:: EXTRACT PROVIDED ::
Good morning everyone question for y all I have a experiment Prefect Community #ask-community

Good morning everyone question for y’all. I have ...

Marco Barbero Mota

06/07/2023, 5:14 PM

Good morning everyone question for y’all. I have a experimental set up where I have: 1. settings.py: Basically metadata in a dictionary 2. pipeline.py: where I define my flow 3. folder tasks: with several task.py (with different names of course) For now settings.py has the metadata of a single experiment including each experiment directory. Hence it is called/imported in each task file as well as the main pipeline file in order to have it as a global variable sharer across files. For example the results folder path is passed to tasks decorators so that each task knows where to save the result of the task and where to look when cacheing (i am using file based cacheing). The approach works perfectly when I just run one experiment, for which I detail its metadata in settings.py manually. However I have been trying to set a battery of experiments where only one or a few values of the metadata change. For that I attempted to set a second settings file (battery_experiments.py). This file contains lists of values for certain arguments in settings.py. Each of these are used in a for loop where I make several calls of the

@flow

in pipeline.py, each time updating settings.py metadata with values from battery_experiments.py. The issue is that even though the global variables within settings change in each iteration (I print them out), it seem like the task decorator keeps taking the first iteration value always. I am guessing that this happens because the decorators are compiled before anything is ran, so they keep the values in settings.py before any update is done. I am not sure how to make the iterative updates in global variables to be reflected in the task decorator input. Does any of you know if this is possible at all? Thanks a lot!

Austin Weisgrau

06/07/2023, 5:17 PM

I'm not sure I totally follow, might need to see your code, but tasks are instantiated/defined at import time, so if the settings are being passed to the task decorator, that won't change over the course of the runtime

Marco Barbero Mota

06/07/2023, 5:20 PM

@Austin Weisgrau I see. Is there a way to pass a list to a

@task

decorator argument at import time and use each value at each iteration of the flow call? I guess I could set the import of the tasks within the loop so that at each iteration the value in the task decorator changes? that may actually work but leaves the code in a weird structure with an import at teh end instead of all at the very beginning?

Dataset items
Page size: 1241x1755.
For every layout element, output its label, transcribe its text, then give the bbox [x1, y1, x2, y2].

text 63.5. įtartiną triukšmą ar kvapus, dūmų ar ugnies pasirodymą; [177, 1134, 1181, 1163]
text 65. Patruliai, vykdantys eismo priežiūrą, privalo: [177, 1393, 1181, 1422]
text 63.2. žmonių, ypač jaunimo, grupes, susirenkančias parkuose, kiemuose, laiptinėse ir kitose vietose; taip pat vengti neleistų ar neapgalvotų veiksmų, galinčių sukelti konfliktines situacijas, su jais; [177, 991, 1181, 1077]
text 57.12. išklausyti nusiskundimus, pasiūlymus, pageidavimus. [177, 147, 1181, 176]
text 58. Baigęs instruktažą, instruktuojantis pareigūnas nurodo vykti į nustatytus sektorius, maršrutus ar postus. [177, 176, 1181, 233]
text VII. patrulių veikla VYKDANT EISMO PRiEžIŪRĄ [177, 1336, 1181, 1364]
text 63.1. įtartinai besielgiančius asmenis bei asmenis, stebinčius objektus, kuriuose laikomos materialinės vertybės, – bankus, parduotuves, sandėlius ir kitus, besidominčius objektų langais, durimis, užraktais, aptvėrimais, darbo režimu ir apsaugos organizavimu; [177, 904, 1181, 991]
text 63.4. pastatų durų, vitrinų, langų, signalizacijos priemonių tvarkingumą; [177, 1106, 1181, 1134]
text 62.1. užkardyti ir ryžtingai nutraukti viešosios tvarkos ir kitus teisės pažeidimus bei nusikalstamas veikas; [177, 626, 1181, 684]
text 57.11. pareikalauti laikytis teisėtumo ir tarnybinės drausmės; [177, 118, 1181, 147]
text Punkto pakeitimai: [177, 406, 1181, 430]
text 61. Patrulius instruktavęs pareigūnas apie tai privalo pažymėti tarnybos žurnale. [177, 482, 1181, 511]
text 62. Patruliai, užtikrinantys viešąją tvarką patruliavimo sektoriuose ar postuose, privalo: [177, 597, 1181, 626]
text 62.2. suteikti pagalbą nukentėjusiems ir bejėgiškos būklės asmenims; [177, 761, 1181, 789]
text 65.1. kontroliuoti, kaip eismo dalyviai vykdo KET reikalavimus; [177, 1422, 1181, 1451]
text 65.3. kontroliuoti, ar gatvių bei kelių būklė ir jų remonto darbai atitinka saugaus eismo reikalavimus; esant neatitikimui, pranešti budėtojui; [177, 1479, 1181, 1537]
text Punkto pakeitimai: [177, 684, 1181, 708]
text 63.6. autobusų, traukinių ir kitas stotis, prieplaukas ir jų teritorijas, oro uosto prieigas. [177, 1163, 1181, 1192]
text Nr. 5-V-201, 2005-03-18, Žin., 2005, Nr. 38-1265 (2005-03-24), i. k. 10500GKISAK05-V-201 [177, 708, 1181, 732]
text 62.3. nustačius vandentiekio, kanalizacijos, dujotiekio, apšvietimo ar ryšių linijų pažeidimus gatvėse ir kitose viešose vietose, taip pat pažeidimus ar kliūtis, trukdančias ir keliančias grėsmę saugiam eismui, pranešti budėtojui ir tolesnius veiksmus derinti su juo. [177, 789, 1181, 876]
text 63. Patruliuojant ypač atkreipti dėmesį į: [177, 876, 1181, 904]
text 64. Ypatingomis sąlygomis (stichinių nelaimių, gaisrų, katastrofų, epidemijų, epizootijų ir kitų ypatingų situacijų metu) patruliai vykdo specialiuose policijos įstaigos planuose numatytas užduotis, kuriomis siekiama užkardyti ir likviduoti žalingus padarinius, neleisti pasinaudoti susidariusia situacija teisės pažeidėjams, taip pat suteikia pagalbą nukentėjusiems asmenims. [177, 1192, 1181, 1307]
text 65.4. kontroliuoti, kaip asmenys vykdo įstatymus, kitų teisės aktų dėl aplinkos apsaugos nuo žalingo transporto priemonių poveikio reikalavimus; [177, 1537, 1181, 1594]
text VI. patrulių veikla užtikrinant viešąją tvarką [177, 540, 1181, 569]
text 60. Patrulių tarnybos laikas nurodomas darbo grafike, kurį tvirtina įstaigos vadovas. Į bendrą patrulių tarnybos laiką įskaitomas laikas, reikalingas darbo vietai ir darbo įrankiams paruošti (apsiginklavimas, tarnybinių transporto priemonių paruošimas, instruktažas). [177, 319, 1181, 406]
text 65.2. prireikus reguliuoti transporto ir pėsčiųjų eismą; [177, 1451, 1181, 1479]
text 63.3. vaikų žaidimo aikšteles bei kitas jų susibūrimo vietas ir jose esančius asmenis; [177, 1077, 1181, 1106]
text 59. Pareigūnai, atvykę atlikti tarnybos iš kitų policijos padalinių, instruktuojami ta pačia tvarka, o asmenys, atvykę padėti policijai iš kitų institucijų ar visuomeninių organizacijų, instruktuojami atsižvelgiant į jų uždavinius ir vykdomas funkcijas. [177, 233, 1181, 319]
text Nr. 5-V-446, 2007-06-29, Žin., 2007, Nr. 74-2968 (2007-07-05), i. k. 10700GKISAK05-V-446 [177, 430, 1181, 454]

:: SET EXERCISE ::
Could you set down the forum thread above word for word, from "decorator argument at" up to and including "the very beginning?"?

:: THE RESULT ::
decorator argument at import time and use each value at each iteration of the flow call? I guess I could set the import of the tasks within the loop so that at each iteration the value in the task decorator changes? that may actually work but leaves the code in a weird structure with an import at teh end instead of all at the very beginning?